Kalp krizi 1970'te kalp hastalığından kaynaklı ölümlerinin yarısından fazlasından sorumluyken, 2022'ye gelindiğinde üçte birinden daha azını oluşturuyordu.

Kaliforniya'daki Stanford Tıp Fakültesi'nde iç hastalıkları asistanlığında ikinci yılında olan Sara King, başyazarı olduğu çalışma hakkında, "Son 50 yılda yaşanan bu gelişme, kalp krizi ve diğer iskemik kalp hastalığı türlerinin tedavisinde elde edilen inanılmaz başarıları yansıtıyor" diyor.
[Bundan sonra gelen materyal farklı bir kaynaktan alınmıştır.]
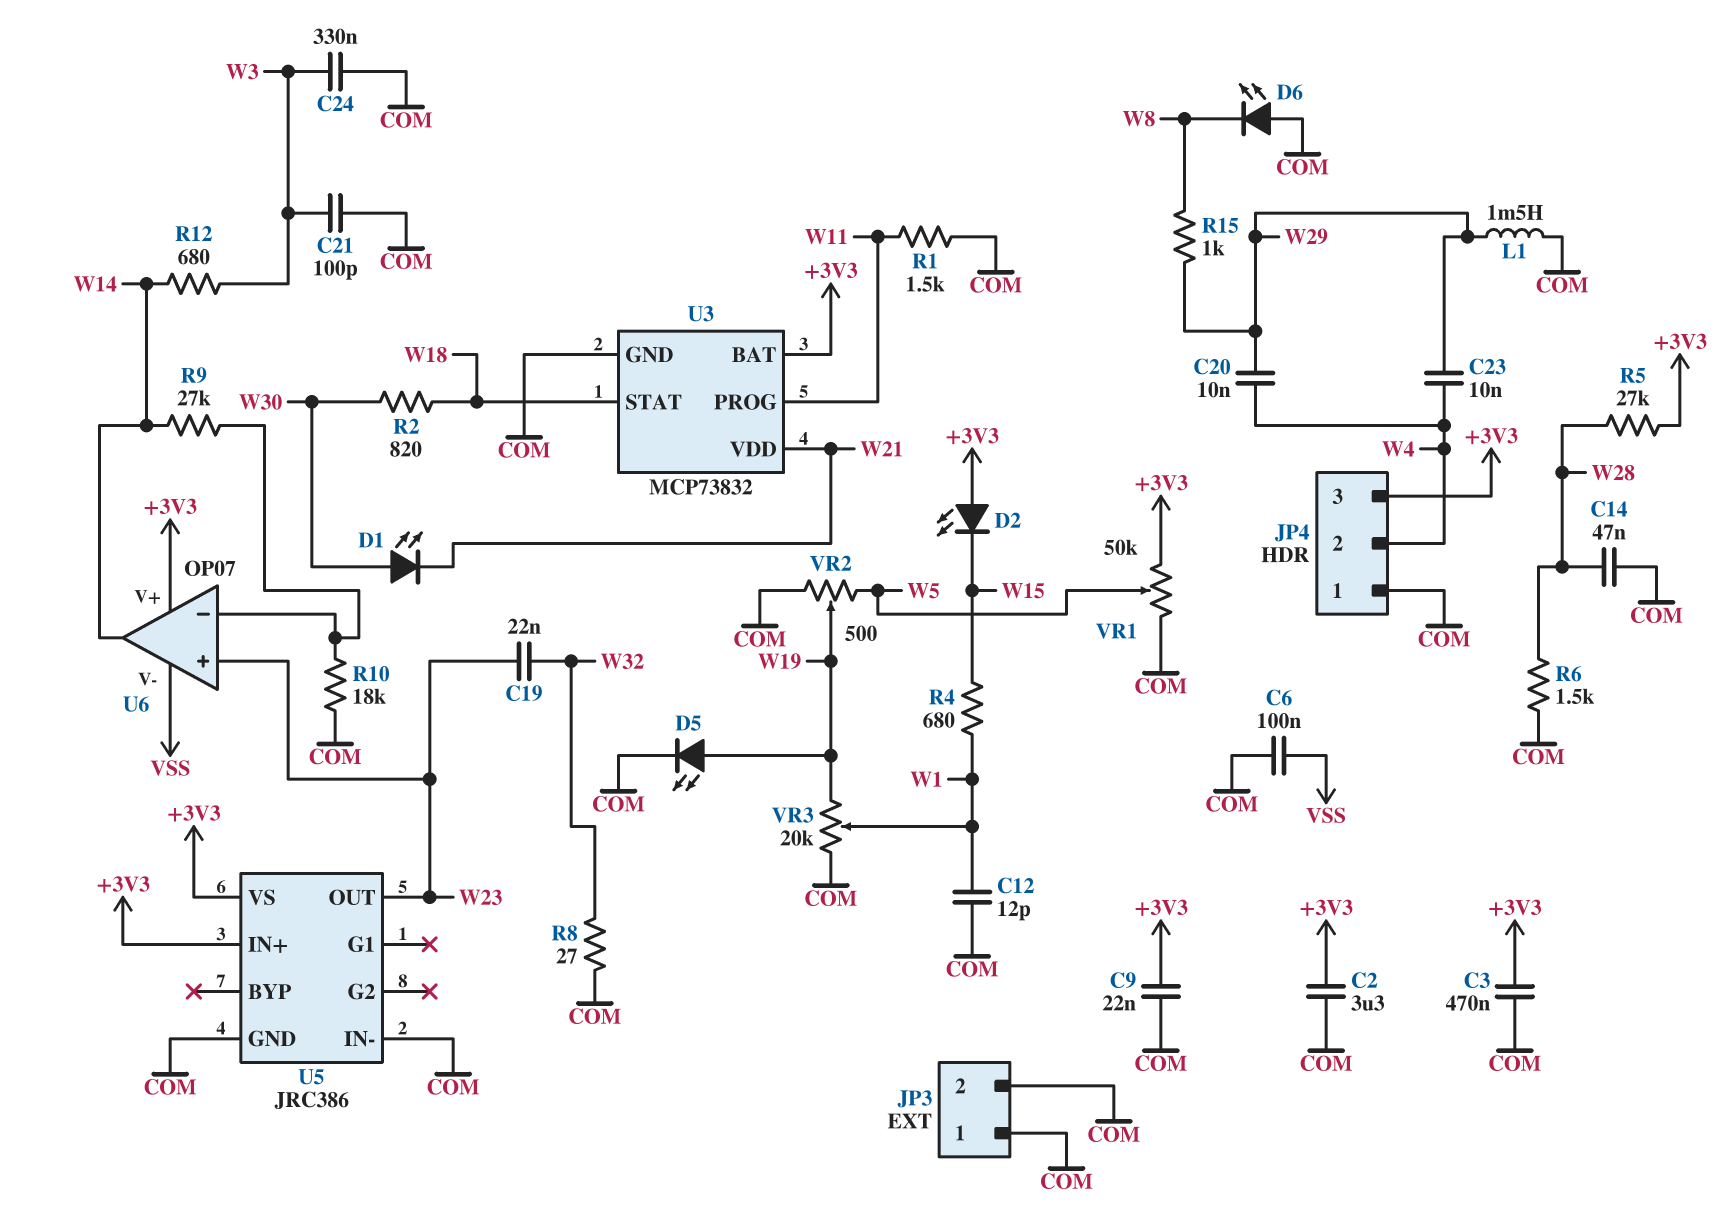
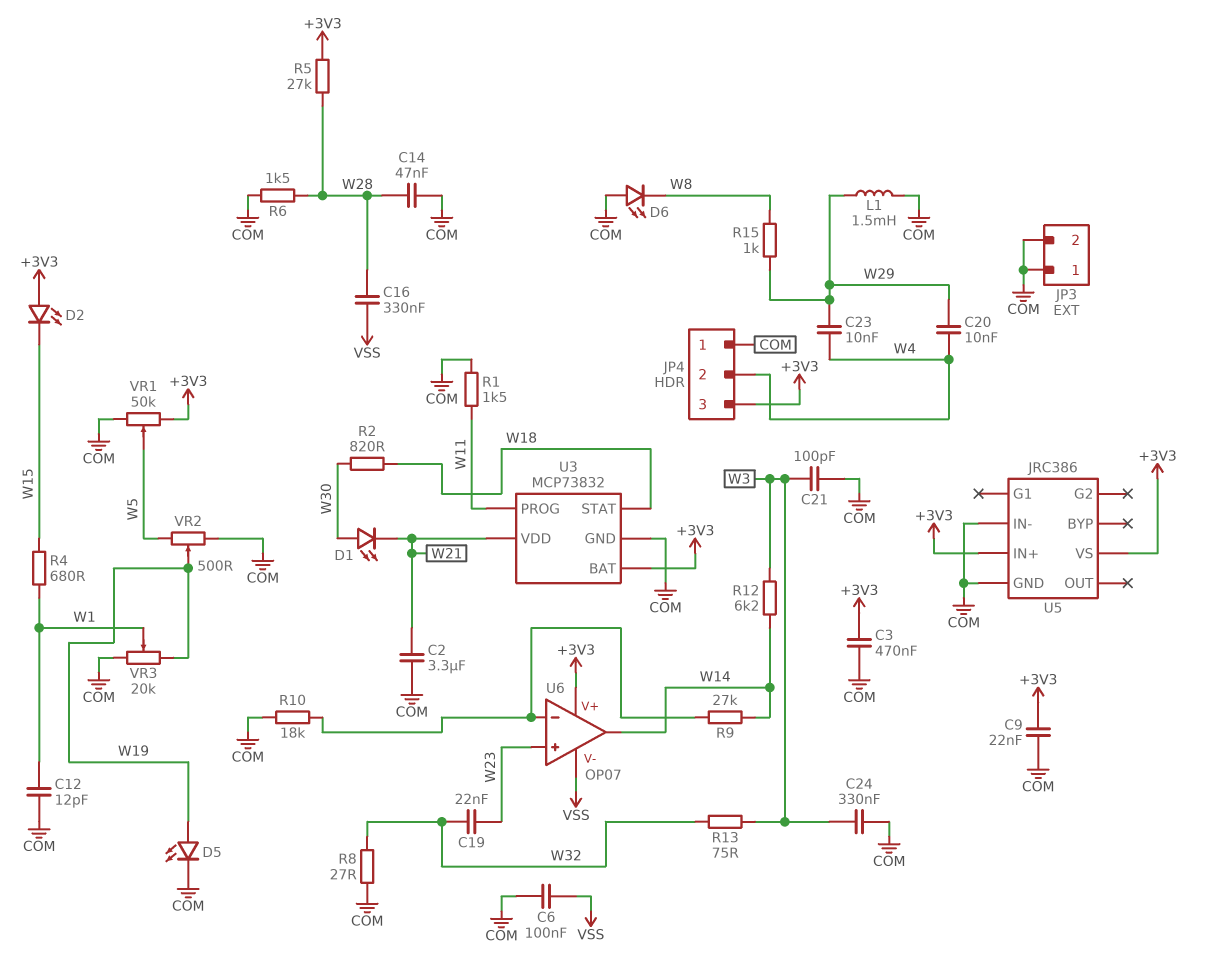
C2: 3.3uF (+3V3, COM) -> 3.3uF (COM, W21)
C16: none -> 330nF (VSS, W28)
R12: 680 (W3, W14) -> 6.2k (W3, W14)
R13: none -> 75 (W3, W32)
U5 pin OUT: W23 -> none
İnsanların, bir zamanlar idam fermanı olarak görülen ilk akut kardiyak olaylardan kurtulmasını sağlama yolunda büyük adımlar atıldı.

Olay yerindeki daha fazla kişinin kalp masajı yapması, erken kalp krizi belirtilerine dair farkındalığın artması, tedavilerin iyileştirilmesi ve sigara yasağı gibi gelişmeler kalp krizi ölümlerinin azalmasına katkı sağladı.

Ancak uzmanlar, kalp krizinden kurtulan kişi sayısı artarken, diğer kalp hastalığı türlerinin yükselişe geçtiğine dair uyarıyor.

Kalbin çok hızlı, çok yavaş ya da düzensiz atması anlamına gelen aritmiden kaynaklanan ölümler yüzde 450, kalp yetmezliğinden kaynaklanan ölümlerse yüzde 146 oranında arttı.

Hipertansif kalp hastalığı ölümleri ise uzun süreli yüksek tansiyonun etkisiyle yüzde 106 oranında arttı. Araştırmacılar bu yükselen ölüm nedenlerini ABD'deki obezite, diyabet ve yüksek tansiyona bağlıyor.

ABD'deki obezite oranı 1970'ten 2022'ye kadar yüzde 15'ten yüzde 40'a yükseldi. Yetişkinlerin neredeyse yarısı artık tip 2 diyabet hastası ve yüksek tansiyon oranları 1978'den 2022'ye kadar yüzde 30'dan neredeyse yüzde 50'ye çıktı.

Stanford Üniversitesi Tıp Fakültesi'nde araştırmadan sorumlu dekan yardımcısı ve öğretim üyesi olan, çalışmanın kıdemli yazarı Dr. Latha Palaniappan şöyle diyor: 

Artık vakaları önleyerek insanların güçlü, sağlıklı kalplerle yaşlanmasını sağlamaya odaklanmak gerekiyor ve önleme çalışmaları çocukluk kadar erken bir dönemde başlayabilir.

Amerikan Kalp Derneği'nin "Hayatın Temel 8'i" listesi, kalp hastalığı riskini azaltmak için atılması gereken temel adımları şöyle özetliyor: sağlıklı beslenmek, kilo kontrolü, sigarayı bırakmak, daha fazla egzersiz yapmak, uykuyu iyileştirmek ve sağlıklı kolesterol, kan basıncı ve kan şekeri seviyelerini korumak.